50 Shades of Garden
It’s a spectacle that English gardeners have mastered for years: combining delicate shades in romantic-hued schemes. Today tonal gradation is being used on a dramatic scale from meadow style plantings to more structured, modern gardens.
‘A palette of lime greens, mauves and white is by far the most popular,’ says British landscaper Marcus Barnett. ‘It represents many people’s ideal of the quintessential English garden yet a similar palette can be used just as successfully in a more contemporary garden.’

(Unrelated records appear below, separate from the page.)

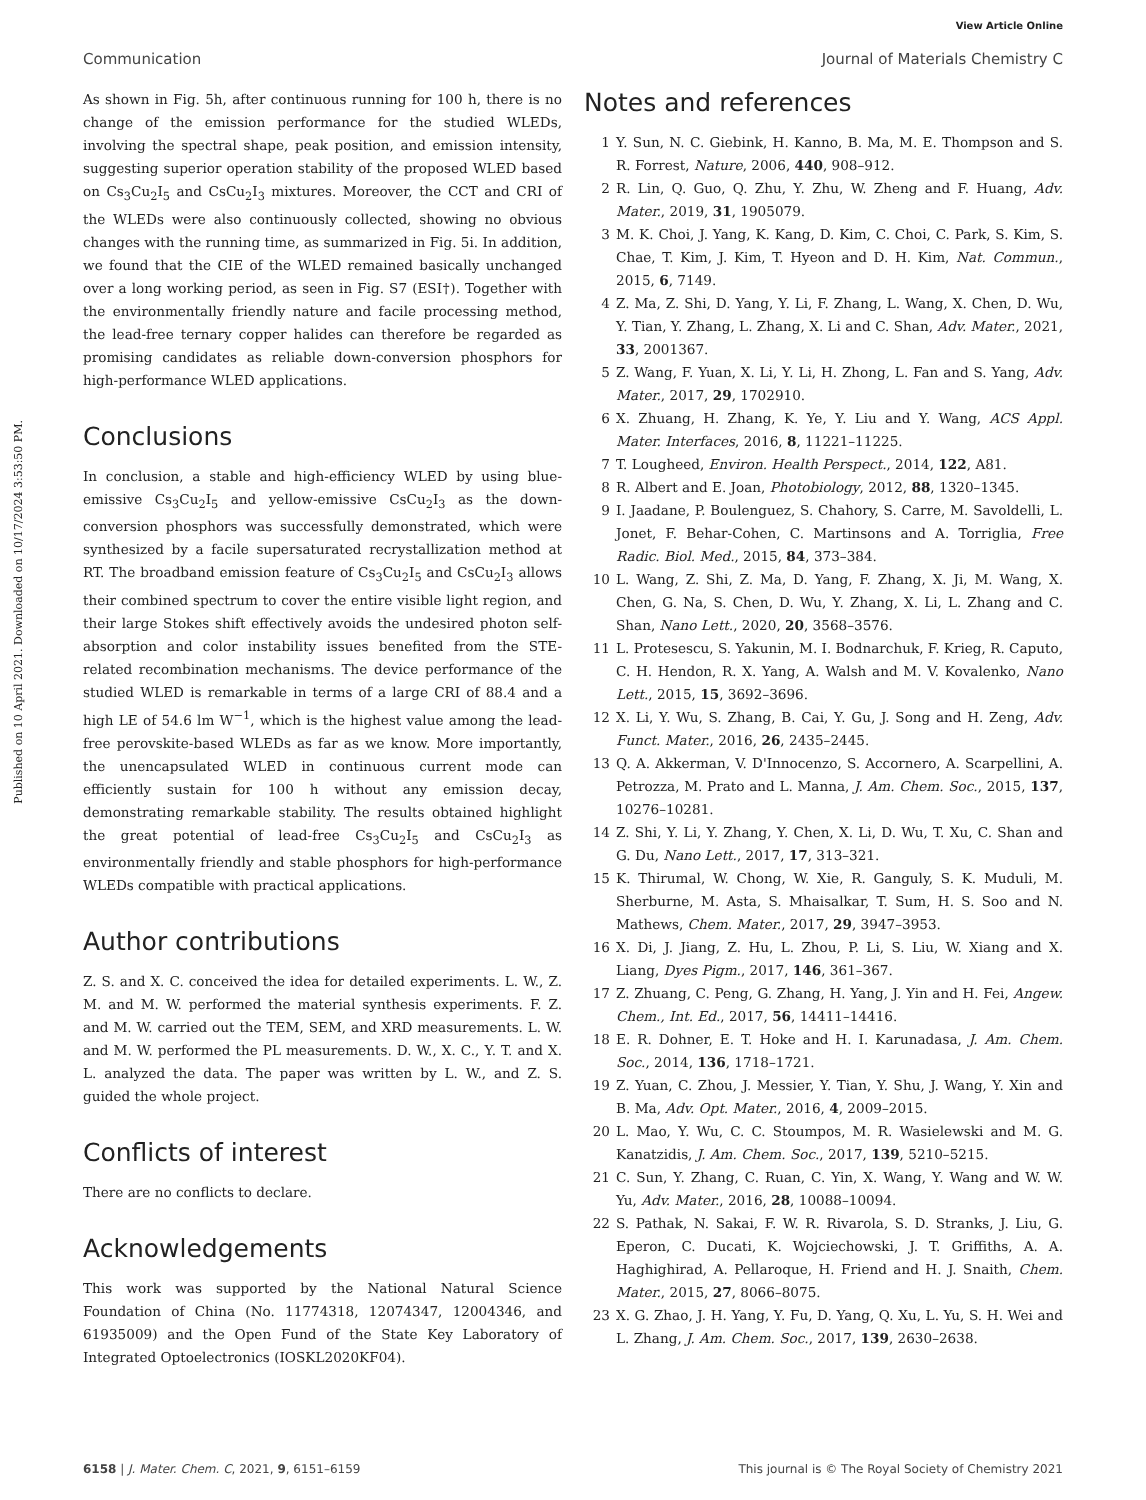View Article Online
Communication Journal of Materials Chemistry C
Published on 10 April 2021. Downloaded on 10/17/2024 3:53:50 PM.
As shown in Fig. 5h, after continuous running for 100 h, there is no change of the emission performance for the studied WLEDs, involving the spectral shape, peak position, and emission intensity, suggesting superior operation stability of the proposed WLED based on Cs<sub>3</sub>Cu<sub>2</sub>I<sub>5</sub> and CsCu<sub>2</sub>I<sub>3</sub> mixtures. Moreover, the CCT and CRI of the WLEDs were also continuously collected, showing no obvious changes with the running time, as summarized in Fig. 5i. In addition, we found that the CIE of the WLED remained basically unchanged over a long working period, as seen in Fig. S7 (ESI†). Together with the environmentally friendly nature and facile processing method, the lead-free ternary copper halides can therefore be regarded as promising candidates as reliable down-conversion phosphors for high-performance WLED applications.
Conclusions
In conclusion, a stable and high-efficiency WLED by using blue-emissive Cs<sub>3</sub>Cu<sub>2</sub>I<sub>5</sub> and yellow-emissive CsCu<sub>2</sub>I<sub>3</sub> as the down-conversion phosphors was successfully demonstrated, which were synthesized by a facile supersaturated recrystallization method at RT. The broadband emission feature of Cs<sub>3</sub>Cu<sub>2</sub>I<sub>5</sub> and CsCu<sub>2</sub>I<sub>3</sub> allows their combined spectrum to cover the entire visible light region, and their large Stokes shift effectively avoids the undesired photon self-absorption and color instability issues benefited from the STE-related recombination mechanisms. The device performance of the studied WLED is remarkable in terms of a large CRI of 88.4 and a high LE of 54.6 lm W<sup>−1</sup>, which is the highest value among the lead-free perovskite-based WLEDs as far as we know. More importantly, the unencapsulated WLED in continuous current mode can efficiently sustain for 100 h without any emission decay, demonstrating remarkable stability. The results obtained highlight the great potential of lead-free Cs<sub>3</sub>Cu<sub>2</sub>I<sub>5</sub> and CsCu<sub>2</sub>I<sub>3</sub> as environmentally friendly and stable phosphors for high-performance WLEDs compatible with practical applications.
Author contributions
Z. S. and X. C. conceived the idea for detailed experiments. L. W., Z. M. and M. W. performed the material synthesis experiments. F. Z. and M. W. carried out the TEM, SEM, and XRD measurements. L. W. and M. W. performed the PL measurements. D. W., X. C., Y. T. and X. L. analyzed the data. The paper was written by L. W., and Z. S. guided the whole project.
Conflicts of interest
There are no conflicts to declare.
Acknowledgements
This work was supported by the National Natural Science Foundation of China (No. 11774318, 12074347, 12004346, and 61935009) and the Open Fund of the State Key Laboratory of Integrated Optoelectronics (IOSKL2020KF04).
Notes and references
1 Y. Sun, N. C. Giebink, H. Kanno, B. Ma, M. E. Thompson and S. R. Forrest, Nature, 2006, 440, 908–912.
2 R. Lin, Q. Guo, Q. Zhu, Y. Zhu, W. Zheng and F. Huang, Adv. Mater., 2019, 31, 1905079.
3 M. K. Choi, J. Yang, K. Kang, D. Kim, C. Choi, C. Park, S. Kim, S. Chae, T. Kim, J. Kim, T. Hyeon and D. H. Kim, Nat. Commun., 2015, 6, 7149.
4 Z. Ma, Z. Shi, D. Yang, Y. Li, F. Zhang, L. Wang, X. Chen, D. Wu, Y. Tian, Y. Zhang, L. Zhang, X. Li and C. Shan, Adv. Mater., 2021, 33, 2001367.
5 Z. Wang, F. Yuan, X. Li, Y. Li, H. Zhong, L. Fan and S. Yang, Adv. Mater., 2017, 29, 1702910.
6 X. Zhuang, H. Zhang, K. Ye, Y. Liu and Y. Wang, ACS Appl. Mater. Interfaces, 2016, 8, 11221–11225.
7 T. Lougheed, Environ. Health Perspect., 2014, 122, A81.
8 R. Albert and E. Joan, Photobiology, 2012, 88, 1320–1345.
9 I. Jaadane, P. Boulenguez, S. Chahory, S. Carre, M. Savoldelli, L. Jonet, F. Behar-Cohen, C. Martinsons and A. Torriglia, Free Radic. Biol. Med., 2015, 84, 373–384.
10 L. Wang, Z. Shi, Z. Ma, D. Yang, F. Zhang, X. Ji, M. Wang, X. Chen, G. Na, S. Chen, D. Wu, Y. Zhang, X. Li, L. Zhang and C. Shan, Nano Lett., 2020, 20, 3568–3576.
11 L. Protesescu, S. Yakunin, M. I. Bodnarchuk, F. Krieg, R. Caputo, C. H. Hendon, R. X. Yang, A. Walsh and M. V. Kovalenko, Nano Lett., 2015, 15, 3692–3696.
12 X. Li, Y. Wu, S. Zhang, B. Cai, Y. Gu, J. Song and H. Zeng, Adv. Funct. Mater., 2016, 26, 2435–2445.
13 Q. A. Akkerman, V. D'Innocenzo, S. Accornero, A. Scarpellini, A. Petrozza, M. Prato and L. Manna, J. Am. Chem. Soc., 2015, 137, 10276–10281.
14 Z. Shi, Y. Li, Y. Zhang, Y. Chen, X. Li, D. Wu, T. Xu, C. Shan and G. Du, Nano Lett., 2017, 17, 313–321.
15 K. Thirumal, W. Chong, W. Xie, R. Ganguly, S. K. Muduli, M. Sherburne, M. Asta, S. Mhaisalkar, T. Sum, H. S. Soo and N. Mathews, Chem. Mater., 2017, 29, 3947–3953.
16 X. Di, J. Jiang, Z. Hu, L. Zhou, P. Li, S. Liu, W. Xiang and X. Liang, Dyes Pigm., 2017, 146, 361–367.
17 Z. Zhuang, C. Peng, G. Zhang, H. Yang, J. Yin and H. Fei, Angew. Chem., Int. Ed., 2017, 56, 14411–14416.
18 E. R. Dohner, E. T. Hoke and H. I. Karunadasa, J. Am. Chem. Soc., 2014, 136, 1718–1721.
19 Z. Yuan, C. Zhou, J. Messier, Y. Tian, Y. Shu, J. Wang, Y. Xin and B. Ma, Adv. Opt. Mater., 2016, 4, 2009–2015.
20 L. Mao, Y. Wu, C. C. Stoumpos, M. R. Wasielewski and M. G. Kanatzidis, J. Am. Chem. Soc., 2017, 139, 5210–5215.
21 C. Sun, Y. Zhang, C. Ruan, C. Yin, X. Wang, Y. Wang and W. W. Yu, Adv. Mater., 2016, 28, 10088–10094.
22 S. Pathak, N. Sakai, F. W. R. Rivarola, S. D. Stranks, J. Liu, G. Eperon, C. Ducati, K. Wojciechowski, J. T. Griffiths, A. A. Haghighirad, A. Pellaroque, H. Friend and H. J. Snaith, Chem. Mater., 2015, 27, 8066–8075.
23 X. G. Zhao, J. H. Yang, Y. Fu, D. Yang, Q. Xu, L. Yu, S. H. Wei and L. Zhang, J. Am. Chem. Soc., 2017, 139, 2630–2638.
6158 | J. Mater. Chem. C, 2021, 9, 6151–6159 This journal is © The Royal Society of Chemistry 2021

Landscaper Deidre Causton of Inspirations in Joburg suggests creating drifts of blues for a calm atmosphere. ‘Visually it’s less cluttered than a mixed palette and the complexity comes from the different types and heights of plants,’ she explains. ‘Combining salvias, lavender, rosemary and miniature “Lapis Lazuli” agapanthus, for example, would give wonderful shades from pale lilac and grey to a deep blue.’
At the other end of the scale are the warm, coppery tones. Japanese maples, Prunus nigra and bronze Carex comans fit into this palette, as does the textured Heuchera ‘Southern Comfort’.
An all green palette is just as dramatic and makes any space look bigger, Deidre says. ‘Take liriopes, which range from the strong green of “Evergreen Giant” to the lime tones of “Pure Blonde”.’ For looser planting styles she suggests philodendrons or ficus to bring a leafy texture to casual green gardens.